*WORK TO COMPLETE*.
Print the whole listing exactly as it appears, but skip the pictures.

------------------------------------------------------------

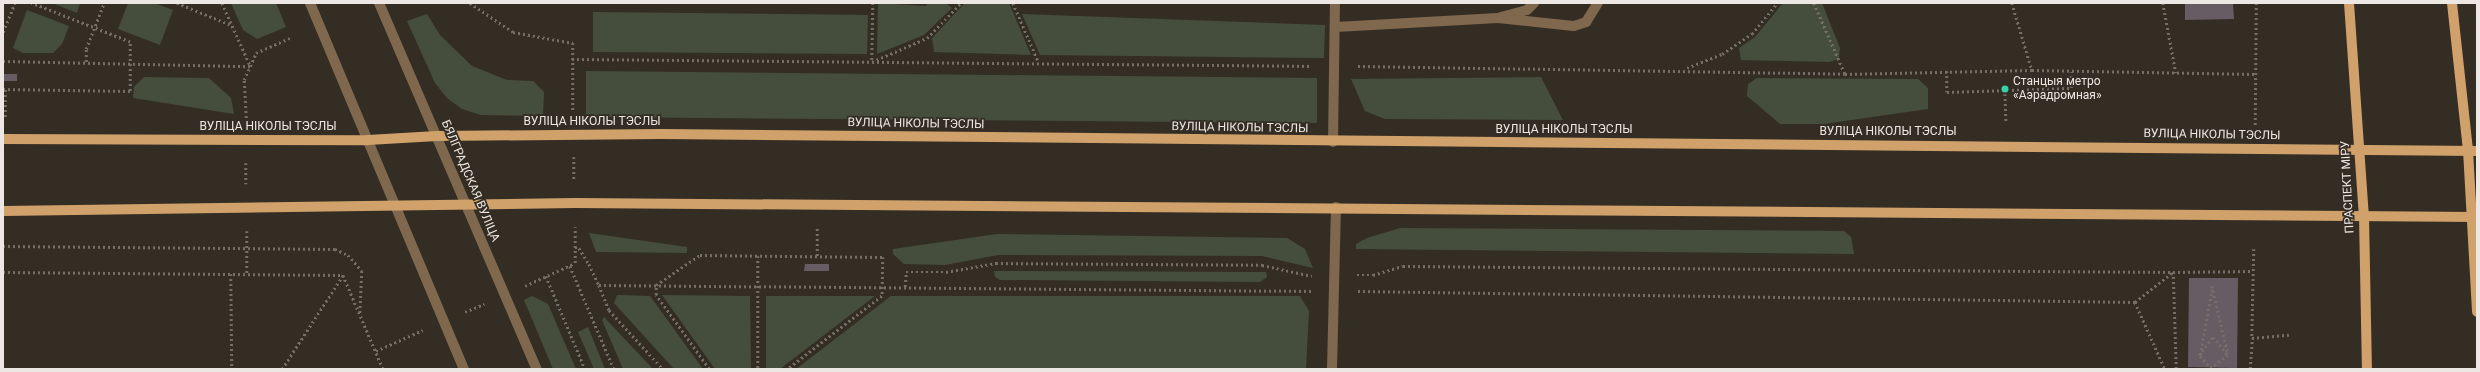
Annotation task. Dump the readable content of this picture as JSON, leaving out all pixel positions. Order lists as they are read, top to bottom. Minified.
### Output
{"streets":{"main road":["ВУЛІЦА НІКОЛЫ ТЭСЛЫ","ПРАСПЕКТ МІРУ"],"street":["БЯЛГРАДСКАЯ ВУЛІЦА"]},"crossings":[["ВУЛІЦА НІКОЛЫ ТЭСЛЫ","БЯЛГРАДСКАЯ ВУЛІЦА"],["ВУЛІЦА НІКОЛЫ ТЭСЛЫ","ПРАСПЕКТ МІРУ"]],"places":["Станцыя метро «Аэрадромная»"]}
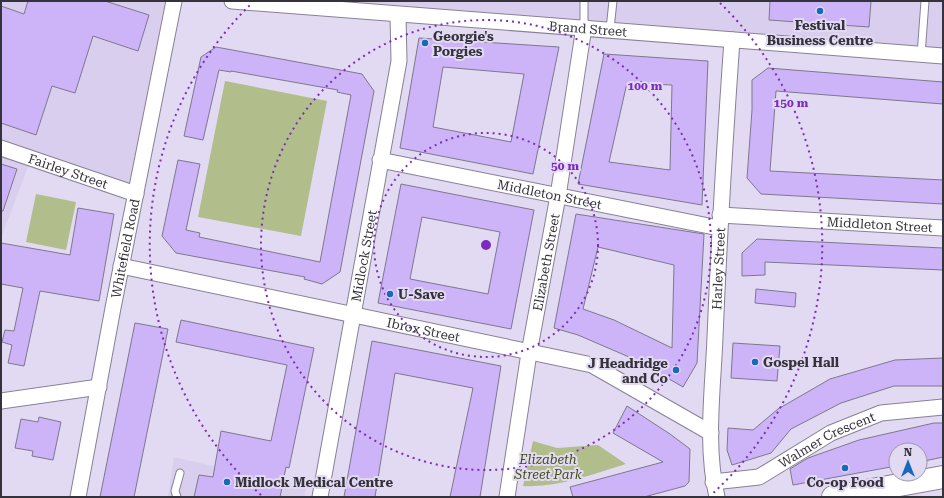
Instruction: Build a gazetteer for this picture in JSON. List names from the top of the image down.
{
  "streets": {
    "street": [
      "Brand Street",
      "Fairley Street",
      "Middleton Street",
      "Whitefield Road",
      "Midlock Street",
      "Elizabeth Street",
      "Harley Street",
      "Ibrox Street",
      "Walmer Crescent"
    ]
  },
  "crossings": [
    ["Brand Street", "Midlock Street"],
    ["Brand Street", "Elizabeth Street"],
    ["Brand Street", "Harley Street"],
    ["Fairley Street", "Whitefield Road"],
    ["Middleton Street", "Midlock Street"],
    ["Middleton Street", "Elizabeth Street"],
    ["Middleton Street", "Harley Street"],
    ["Whitefield Road", "Ibrox Street"],
    ["Midlock Street", "Ibrox Street"],
    ["Elizabeth Street", "Ibrox Street"],
    ["Harley Street", "Ibrox Street"],
    ["Harley Street", "Walmer Crescent"]
  ],
  "parks": ["Elizabeth Street Park"],
  "places": [
    "Festival Business Centre",
    "Georgie's Porgies",
    "U-Save",
    "Gospel Hall",
    "J Headridge and Co",
    "Co-op Food",
    "Midlock Medical Centre"
  ],
  "north": "top",
  "rings": ["100 m", "150 m", "50 m"]
}
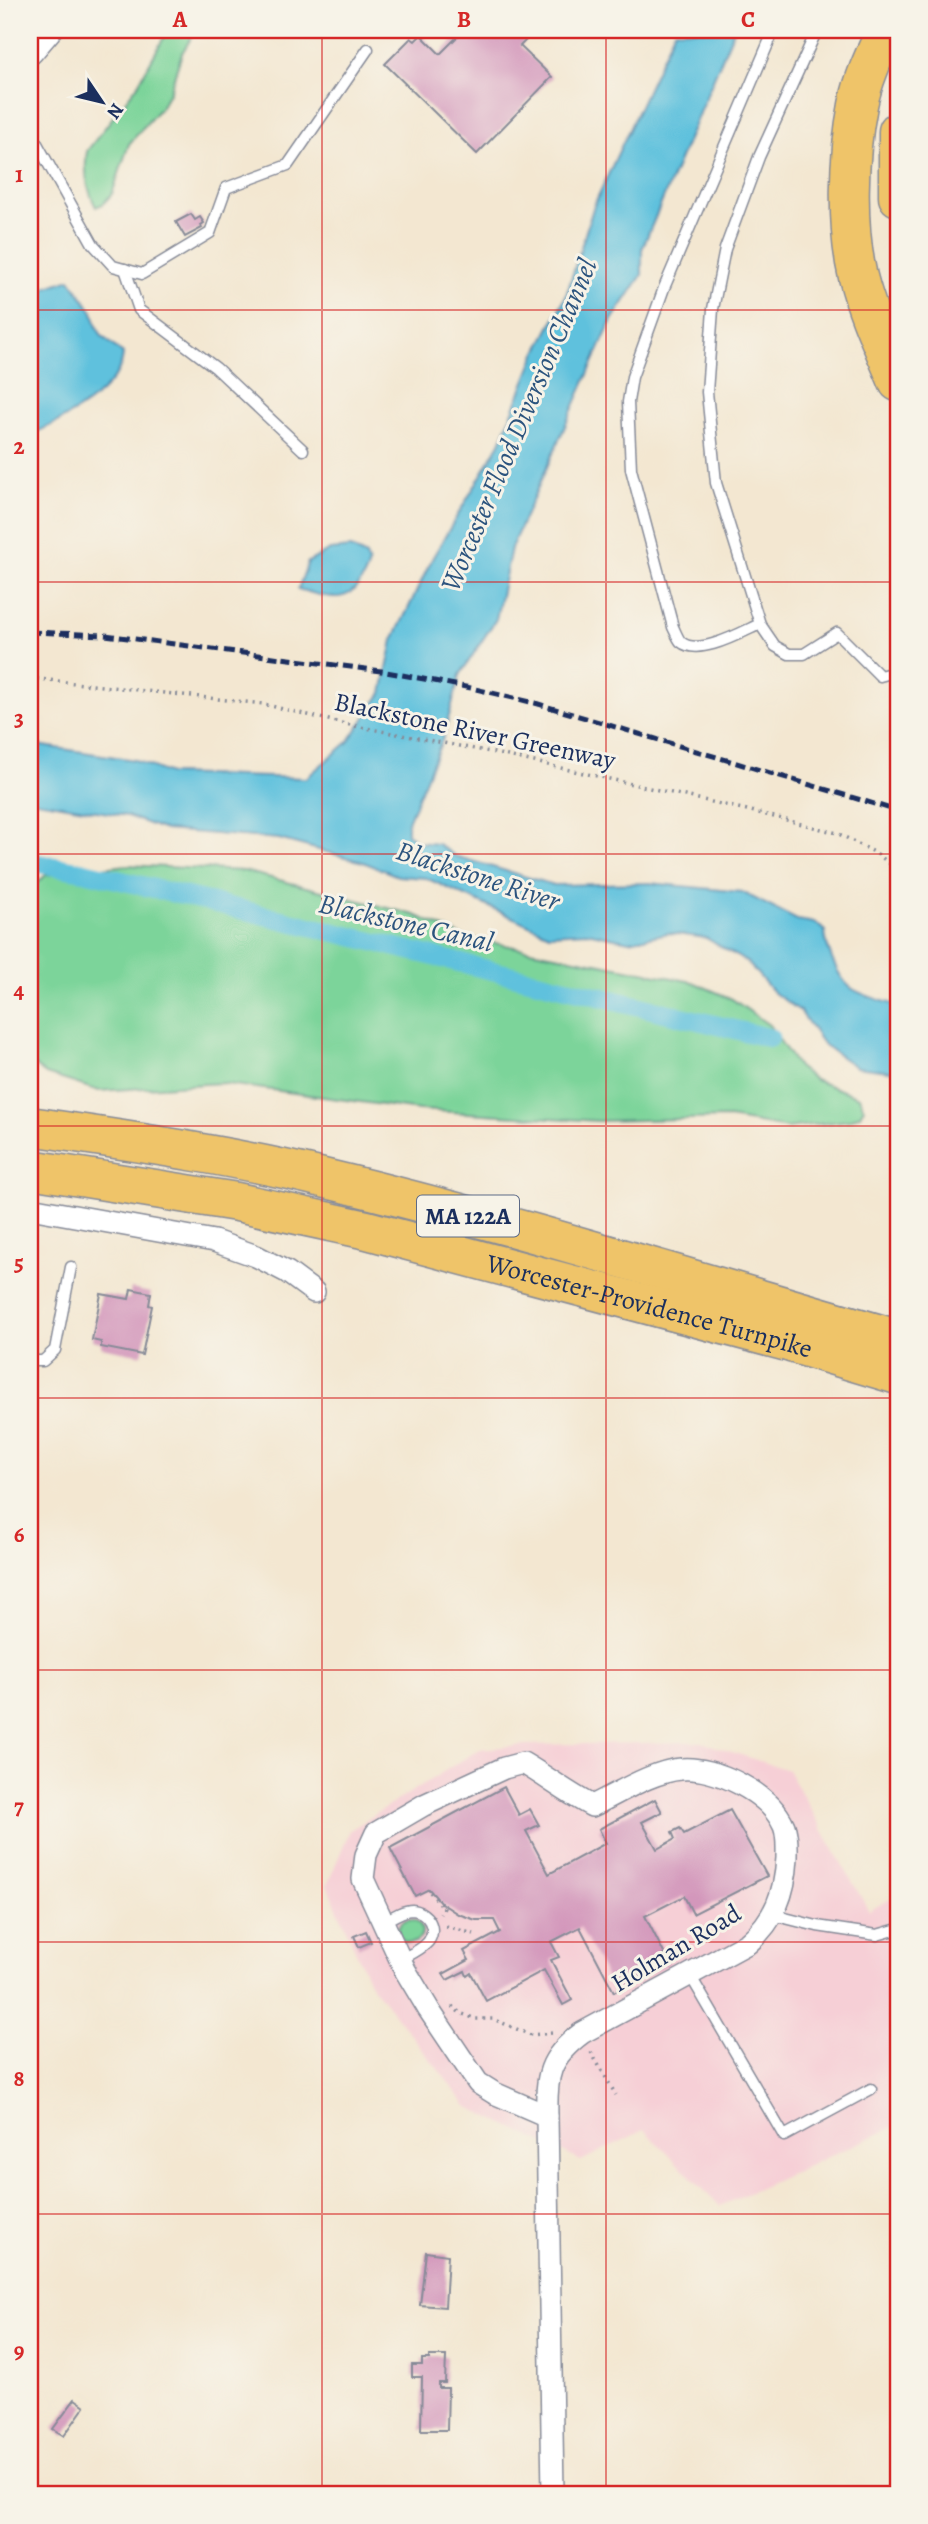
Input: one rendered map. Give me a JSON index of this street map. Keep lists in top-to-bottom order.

------------------------------------------------------------

*TASK ANSWER*.
Annotation task. Dump the readable content of this picture as JSON, leaving out all pixel positions. Order lists as they are read, top to bottom. Minified.
### Output
{"streets":{"main road":["ВУЛІЦА НІКОЛЫ ТЭСЛЫ","ПРАСПЕКТ МІРУ"],"street":["БЯЛГРАДСКАЯ ВУЛІЦА"]},"crossings":[["ВУЛІЦА НІКОЛЫ ТЭСЛЫ","БЯЛГРАДСКАЯ ВУЛІЦА"],["ВУЛІЦА НІКОЛЫ ТЭСЛЫ","ПРАСПЕКТ МІРУ"]],"places":["Станцыя метро «Аэрадромная»"]}
Instruction: Build a gazetteer for this picture in JSON. List names from the top of the image down.
{
  "streets": {
    "street": [
      "Brand Street",
      "Fairley Street",
      "Middleton Street",
      "Whitefield Road",
      "Midlock Street",
      "Elizabeth Street",
      "Harley Street",
      "Ibrox Street",
      "Walmer Crescent"
    ]
  },
  "crossings": [
    ["Brand Street", "Midlock Street"],
    ["Brand Street", "Elizabeth Street"],
    ["Brand Street", "Harley Street"],
    ["Fairley Street", "Whitefield Road"],
    ["Middleton Street", "Midlock Street"],
    ["Middleton Street", "Elizabeth Street"],
    ["Middleton Street", "Harley Street"],
    ["Whitefield Road", "Ibrox Street"],
    ["Midlock Street", "Ibrox Street"],
    ["Elizabeth Street", "Ibrox Street"],
    ["Harley Street", "Ibrox Street"],
    ["Harley Street", "Walmer Crescent"]
  ],
  "parks": ["Elizabeth Street Park"],
  "places": [
    "Festival Business Centre",
    "Georgie's Porgies",
    "U-Save",
    "Gospel Hall",
    "J Headridge and Co",
    "Co-op Food",
    "Midlock Medical Centre"
  ],
  "north": "top",
  "rings": ["100 m", "150 m", "50 m"]
}
Input: one rendered map. Give me a JSON index of this street map. Keep lists in top-to-bottom order.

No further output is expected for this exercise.